CD133 Expression in Placenta Chorioangioma Presenting as a Giant Asymptomatic Mass
Gianluca Di Massa,
Guglielmo Stabile,
Federico Romano,
Andrea Balduit,
Alessandro Mangogna,
Beatrice Belmonte,
Pina Canu,
Emma Bertucci,
Giuseppe Ricci,
Tiziana Salviato
Affiliations
Gianluca Di Massa
Department of Diagnostic, Clinic and Public Health Medicine, University of Modena and Reggio Emilia, 41125 Modena, Italy
Guglielmo Stabile
Institute for Maternal and Child Health, IRCCS Burlo Garofolo, Via dell’Istria, 65/1, 34137 Trieste, Italy
Federico Romano
Institute for Maternal and Child Health, IRCCS Burlo Garofolo, Via dell’Istria, 65/1, 34137 Trieste, Italy
Andrea Balduit
Department of Life Sciences, University of Trieste, 34127 Trieste, Italy
Alessandro Mangogna
Institute for Maternal and Child Health, IRCCS Burlo Garofolo, Via dell’Istria, 65/1, 34137 Trieste, Italy
Beatrice Belmonte
Tumor Immunology Unit, Department of Health Promotion, Mother and Child Care, Internal Medicine and Medical Specialties, University of Palermo, 90134 Palermo, Italy
Pina Canu
Department of Diagnostic, Clinic and Public Health Medicine, University of Modena and Reggio Emilia, 41125 Modena, Italy
Emma Bertucci
Prenatal Medicine Unit, Obstetrics and Gynecology Unit, Department of Medical and Surgical Sciences for Mother, Child and Adult, University of Modena and Reggio Emilia, 41125 Modena, Italy
Giuseppe Ricci
Institute for Maternal and Child Health, IRCCS Burlo Garofolo, Via dell’Istria, 65/1, 34137 Trieste, Italy
Tiziana Salviato
Department of Diagnostic, Clinic and Public Health Medicine, University of Modena and Reggio Emilia, 41125 Modena, Italy
Background: Placental chorioangioma is the most common benign non-trophoblastic neoplasm of the placenta.
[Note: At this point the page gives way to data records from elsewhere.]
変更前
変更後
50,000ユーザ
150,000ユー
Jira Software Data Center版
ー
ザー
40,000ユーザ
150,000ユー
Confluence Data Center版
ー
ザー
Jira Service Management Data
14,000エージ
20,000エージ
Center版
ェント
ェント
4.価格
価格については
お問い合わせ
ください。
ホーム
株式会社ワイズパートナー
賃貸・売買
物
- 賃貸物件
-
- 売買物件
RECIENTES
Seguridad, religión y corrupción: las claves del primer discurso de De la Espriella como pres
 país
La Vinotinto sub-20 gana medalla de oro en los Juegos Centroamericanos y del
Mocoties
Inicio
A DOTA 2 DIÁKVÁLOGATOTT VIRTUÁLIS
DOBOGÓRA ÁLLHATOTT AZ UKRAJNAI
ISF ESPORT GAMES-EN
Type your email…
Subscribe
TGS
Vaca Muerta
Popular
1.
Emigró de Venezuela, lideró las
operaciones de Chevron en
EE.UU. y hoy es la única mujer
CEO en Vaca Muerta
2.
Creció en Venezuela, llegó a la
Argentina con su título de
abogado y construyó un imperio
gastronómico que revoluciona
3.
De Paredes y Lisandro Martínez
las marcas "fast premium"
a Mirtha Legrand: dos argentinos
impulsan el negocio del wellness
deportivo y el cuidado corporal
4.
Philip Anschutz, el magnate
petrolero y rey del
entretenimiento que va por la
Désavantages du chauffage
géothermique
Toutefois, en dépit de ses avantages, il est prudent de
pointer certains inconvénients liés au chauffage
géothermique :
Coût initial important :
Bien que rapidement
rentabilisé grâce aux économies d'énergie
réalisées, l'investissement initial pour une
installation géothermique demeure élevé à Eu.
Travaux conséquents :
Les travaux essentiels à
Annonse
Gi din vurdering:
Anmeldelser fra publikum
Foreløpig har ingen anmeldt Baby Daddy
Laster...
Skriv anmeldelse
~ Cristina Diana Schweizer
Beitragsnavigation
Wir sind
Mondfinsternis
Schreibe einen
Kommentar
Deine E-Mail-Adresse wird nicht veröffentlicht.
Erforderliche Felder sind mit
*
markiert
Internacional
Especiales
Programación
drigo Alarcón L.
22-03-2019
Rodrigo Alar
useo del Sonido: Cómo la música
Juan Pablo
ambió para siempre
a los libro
Its clinical relevance lies in the size of the tumor since larger masses cause pregnancy complications, including an unfavorable neonatal outcome. Case presentation: We report the case of a 34-year-old second gravida and nullipara at the 35th week of gestation, admitted to the gynecological department for antibiotic-resistant fever. The cardiotocography performed during hospitalization showed an abnormal fetal pattern. A 2250 g newborn was delivered by cesarean section. No complications were observed during childbirth and postpartum was insignificant. On gross inspection a white fleshy intraparenchymal mass blooming on the maternal surface was noted; routinely stained sections revealed features consistent with chorioangioma with vascular channels lined by inconspicuous endothelial cells immunoreactive for CD31 and CD133. Focal expression of CD133 was also observed in placental villi. Discussion: CD133 expression indicated the presence of stem cells in chorioangioma, suggesting their possible role in the development of mesenchymal lesions including chorioangioma.